§ **Task directions**
Show me every line in the listing that has the word "team".

* * * *

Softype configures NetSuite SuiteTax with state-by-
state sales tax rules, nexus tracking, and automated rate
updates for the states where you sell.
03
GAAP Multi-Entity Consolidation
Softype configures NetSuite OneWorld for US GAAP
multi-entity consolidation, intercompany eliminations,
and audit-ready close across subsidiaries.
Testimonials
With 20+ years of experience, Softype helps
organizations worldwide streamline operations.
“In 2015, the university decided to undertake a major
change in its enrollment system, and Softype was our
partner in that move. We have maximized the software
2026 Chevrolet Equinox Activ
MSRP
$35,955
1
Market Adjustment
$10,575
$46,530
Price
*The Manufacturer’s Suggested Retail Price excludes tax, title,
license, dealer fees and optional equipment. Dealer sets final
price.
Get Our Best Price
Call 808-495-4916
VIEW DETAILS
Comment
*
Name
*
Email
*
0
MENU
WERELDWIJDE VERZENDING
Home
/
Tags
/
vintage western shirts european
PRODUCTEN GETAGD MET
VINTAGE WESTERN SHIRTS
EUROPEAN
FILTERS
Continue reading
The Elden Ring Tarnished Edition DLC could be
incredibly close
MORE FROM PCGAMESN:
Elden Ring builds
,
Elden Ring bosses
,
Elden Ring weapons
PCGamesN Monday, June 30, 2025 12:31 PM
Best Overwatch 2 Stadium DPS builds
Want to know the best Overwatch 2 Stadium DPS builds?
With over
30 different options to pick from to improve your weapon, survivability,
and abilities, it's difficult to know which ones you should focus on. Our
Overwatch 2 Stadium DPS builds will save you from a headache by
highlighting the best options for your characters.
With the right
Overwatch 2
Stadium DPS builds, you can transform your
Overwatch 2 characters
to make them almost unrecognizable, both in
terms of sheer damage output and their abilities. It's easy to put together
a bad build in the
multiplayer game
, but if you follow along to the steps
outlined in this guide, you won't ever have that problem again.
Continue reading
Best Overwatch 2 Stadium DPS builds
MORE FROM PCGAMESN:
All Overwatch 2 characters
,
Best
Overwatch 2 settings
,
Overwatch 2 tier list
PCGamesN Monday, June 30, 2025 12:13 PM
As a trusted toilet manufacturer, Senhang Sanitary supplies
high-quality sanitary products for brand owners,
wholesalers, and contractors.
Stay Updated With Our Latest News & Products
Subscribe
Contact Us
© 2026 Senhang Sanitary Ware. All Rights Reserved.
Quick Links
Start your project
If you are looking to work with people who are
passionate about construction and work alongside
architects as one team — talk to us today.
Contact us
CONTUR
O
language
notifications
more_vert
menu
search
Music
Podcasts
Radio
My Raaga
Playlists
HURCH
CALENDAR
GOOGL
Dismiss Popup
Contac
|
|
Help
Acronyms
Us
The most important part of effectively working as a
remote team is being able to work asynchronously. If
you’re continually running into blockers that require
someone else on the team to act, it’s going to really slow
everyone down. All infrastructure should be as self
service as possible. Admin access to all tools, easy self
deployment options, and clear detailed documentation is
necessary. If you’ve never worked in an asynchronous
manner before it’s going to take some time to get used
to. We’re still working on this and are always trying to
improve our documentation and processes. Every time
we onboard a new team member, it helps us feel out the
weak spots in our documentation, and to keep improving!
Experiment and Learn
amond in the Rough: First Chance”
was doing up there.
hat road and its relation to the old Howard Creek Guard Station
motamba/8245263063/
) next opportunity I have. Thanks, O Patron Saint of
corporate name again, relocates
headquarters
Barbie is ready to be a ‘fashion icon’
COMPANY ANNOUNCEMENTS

* * * *

§ **Completed exercise**
architects as one team — talk to us today.
remote team is being able to work asynchronously. If
someone else on the team to act, it’s going to really slow
we onboard a new team member, it helps us feel out the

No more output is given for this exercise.